The Good: I have self control
The Bad: I wrote a rather long post over the past 20 minutes, accidentally hit the magic button (which changes with the moon phase) and deleted it, then while attempting to recover it, deleted that as well.
The Ugly: My language. I am cussing words I didn’t even know I knew.
The reality: It ain’t the worst thing that has ever happened to me. I’ll be fine. I might even fix myself a nice G&T with this stuff made in Alabama that is a remarkable gin that somehow manages to be gin without tasting of paint thinner. It’s all about the perspective these days. I also need to figure out what to fix for supper. I have a chicken leg, some left over spaghetti sauce, and a bunch of eggs. And some banh pho noodles. oh! I know! We’ll have Cheerios! #problemsolved #4 has soccer practice and claims to be going to the university library afterward to
look at pretty girls work on an English project, and likely won’t be home until 8-ish. Cheerios it is.
School for this semester is nearly over. I have a final exam in 2 days, and the remnants of a project to turn in tomorrow, and that will be that. I met with an adviser this morning and got signed up for Summer, then met with a financial person who said she just needs one last thing to get financial aid in order. Naturally it is the one last thing I can’t find, which is why she doesn’t have it. If I have to, we will start with The New Financial Year in August. I DO have the necessary stuff for that. My grades were good for these 2 classes. 3 of the classes for Summer will be interesting. The non-interesting one is a required thing on How To Be A Responsible College Student And Make Your Parents Proud. I begged her tolet me test out of it. “I’ve BEEN a responsible student! I grew up in University towns and my father was a professor! I know how to take tests and promise not to OD on caffeine and I can safely guarantee I won’t ever get wasted at a frat party and be taken advantage of! (Even if I did get wasted at a Frat party, I’m not the type they’d take advantage of anyway. More likely they’d ask me for a good
hangover stomach flu remedy. I would be mistaken for the Housemother. Do they even have housemothers anymore?) At any rate, I am kind of loving school. Learning stuff, doing something with a concrete goal in mind, all that.
I have started going through stuff and deciding what to keep and what not to. The land for my house is supposed to getting cleared this week, then construction will begin. Thanks to Craigslist, I have found Old Things to use in the house- solid doors, etc. those need to be on hand before the building begins, so the guy can measure and make the door openings the right size. Thing about these old stuffs is that they might not be exactly of a size, so each door will have to be measured as the framing goes up. Kind of fiddly and complicates things, but I am trying to have a Old House built, and putting in Old Things like doors and fixtures makes it feel old.
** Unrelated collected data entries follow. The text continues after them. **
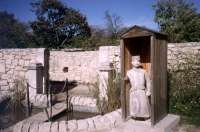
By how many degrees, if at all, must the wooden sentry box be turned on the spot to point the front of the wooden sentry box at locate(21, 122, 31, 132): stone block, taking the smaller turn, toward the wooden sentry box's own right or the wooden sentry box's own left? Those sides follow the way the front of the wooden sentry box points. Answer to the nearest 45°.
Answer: approximately 45° to the wooden sentry box's own right

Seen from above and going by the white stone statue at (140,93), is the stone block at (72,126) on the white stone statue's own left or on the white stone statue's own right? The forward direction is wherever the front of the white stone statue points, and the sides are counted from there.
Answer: on the white stone statue's own right

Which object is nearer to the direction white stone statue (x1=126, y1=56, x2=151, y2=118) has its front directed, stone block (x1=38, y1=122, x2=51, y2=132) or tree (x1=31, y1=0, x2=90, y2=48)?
the stone block

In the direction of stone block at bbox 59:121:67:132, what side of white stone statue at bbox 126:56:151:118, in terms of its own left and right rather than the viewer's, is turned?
right

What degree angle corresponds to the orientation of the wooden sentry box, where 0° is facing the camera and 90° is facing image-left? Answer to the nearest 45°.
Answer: approximately 45°

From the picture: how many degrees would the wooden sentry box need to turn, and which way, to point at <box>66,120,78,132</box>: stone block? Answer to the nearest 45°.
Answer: approximately 45° to its right

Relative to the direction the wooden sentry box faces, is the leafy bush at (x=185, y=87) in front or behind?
behind

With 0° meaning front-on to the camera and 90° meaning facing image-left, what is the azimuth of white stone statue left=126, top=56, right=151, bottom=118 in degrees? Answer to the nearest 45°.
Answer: approximately 0°

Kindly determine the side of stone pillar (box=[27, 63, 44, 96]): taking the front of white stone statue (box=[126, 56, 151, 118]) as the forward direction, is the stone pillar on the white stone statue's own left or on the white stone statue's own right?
on the white stone statue's own right

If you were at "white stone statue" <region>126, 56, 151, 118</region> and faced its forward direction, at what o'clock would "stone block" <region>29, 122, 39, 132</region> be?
The stone block is roughly at 3 o'clock from the white stone statue.

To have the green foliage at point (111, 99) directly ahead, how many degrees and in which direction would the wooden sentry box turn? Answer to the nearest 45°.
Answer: approximately 90° to its right

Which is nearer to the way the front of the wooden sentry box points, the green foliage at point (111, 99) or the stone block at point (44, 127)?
the stone block

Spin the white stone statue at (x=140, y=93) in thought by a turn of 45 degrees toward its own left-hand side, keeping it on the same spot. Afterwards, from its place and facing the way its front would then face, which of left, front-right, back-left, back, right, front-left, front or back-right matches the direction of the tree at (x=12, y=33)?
back

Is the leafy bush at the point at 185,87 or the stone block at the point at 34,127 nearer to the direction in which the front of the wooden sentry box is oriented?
the stone block
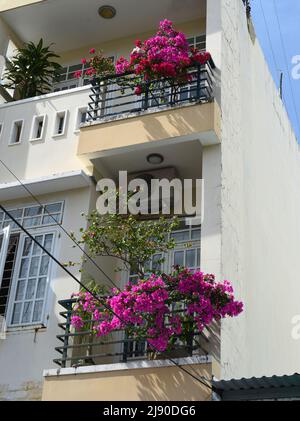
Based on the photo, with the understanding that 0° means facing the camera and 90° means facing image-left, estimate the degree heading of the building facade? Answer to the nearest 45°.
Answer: approximately 45°
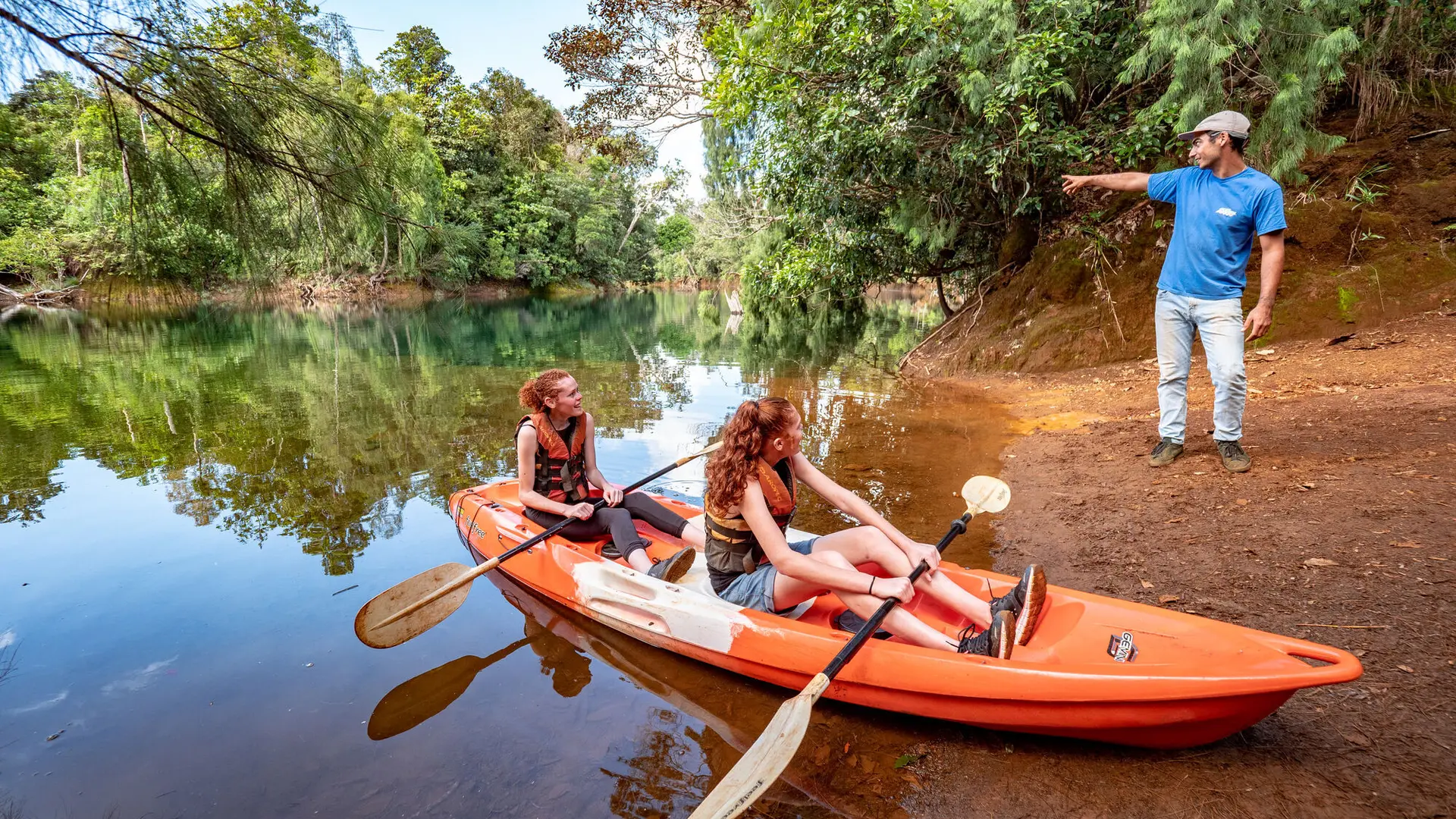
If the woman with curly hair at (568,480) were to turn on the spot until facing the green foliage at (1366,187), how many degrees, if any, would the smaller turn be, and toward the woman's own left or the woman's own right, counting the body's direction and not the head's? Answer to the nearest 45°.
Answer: approximately 45° to the woman's own left

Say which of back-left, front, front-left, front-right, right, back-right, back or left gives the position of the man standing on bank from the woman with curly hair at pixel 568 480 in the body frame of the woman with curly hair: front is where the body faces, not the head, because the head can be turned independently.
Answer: front-left

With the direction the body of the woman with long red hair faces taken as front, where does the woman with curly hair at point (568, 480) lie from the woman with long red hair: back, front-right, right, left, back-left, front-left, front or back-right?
back

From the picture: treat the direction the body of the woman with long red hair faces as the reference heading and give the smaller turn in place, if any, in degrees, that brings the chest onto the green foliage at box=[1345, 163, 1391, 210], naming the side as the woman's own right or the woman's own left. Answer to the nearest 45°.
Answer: approximately 90° to the woman's own left

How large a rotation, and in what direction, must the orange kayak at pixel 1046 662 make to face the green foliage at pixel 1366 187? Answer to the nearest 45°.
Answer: approximately 90° to its left

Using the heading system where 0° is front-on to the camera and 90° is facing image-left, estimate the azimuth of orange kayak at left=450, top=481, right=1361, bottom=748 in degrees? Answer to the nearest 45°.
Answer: approximately 315°

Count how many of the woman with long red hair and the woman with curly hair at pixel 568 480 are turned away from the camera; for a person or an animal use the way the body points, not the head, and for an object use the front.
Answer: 0

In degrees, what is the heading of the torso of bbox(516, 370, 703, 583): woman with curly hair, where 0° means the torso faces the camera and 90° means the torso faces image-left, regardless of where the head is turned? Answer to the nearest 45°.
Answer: approximately 315°

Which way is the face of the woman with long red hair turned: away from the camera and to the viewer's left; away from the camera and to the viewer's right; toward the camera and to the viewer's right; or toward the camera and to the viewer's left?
away from the camera and to the viewer's right

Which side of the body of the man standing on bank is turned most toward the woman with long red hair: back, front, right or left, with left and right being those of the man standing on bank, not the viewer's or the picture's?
front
I found a bunch of like-sized old doors on Craigslist, and will go get them this weekend, thus legitimizing my truck for more than taking trash to the dump. Also makes me feel better about having a long-bed.
Cleaning out and buying doors and investigating woodstove styles is making it feel more real. Deciding what to keep and what to sell can be painful. 2 days ago, as I was doing some cleaning, I came across a basket full of ornaments I’d made for Himself over the years, and that did me in for the rest of the day. Looking at each one, dated and remembering making it, and how he laughed about them was bittersweet. Maybe one day they will go up on a Christmas tree, or maybe I’ll let the boys go through and pick out a couple for themselves. For now, though, looking at them and all, it was kind of gut wrenching. I know there will be many moments like this as I get the house ready to move. That’s why I’m starting 2 years ahead of time. I am sure, as time moves on, it will get less bitter and more sweet. But for now, I can’t look in photo albums or handle the bits and pieces of the last 28-1/2 years without having to take time after to recover. It’s just how it is, and that’s the story of my life right now.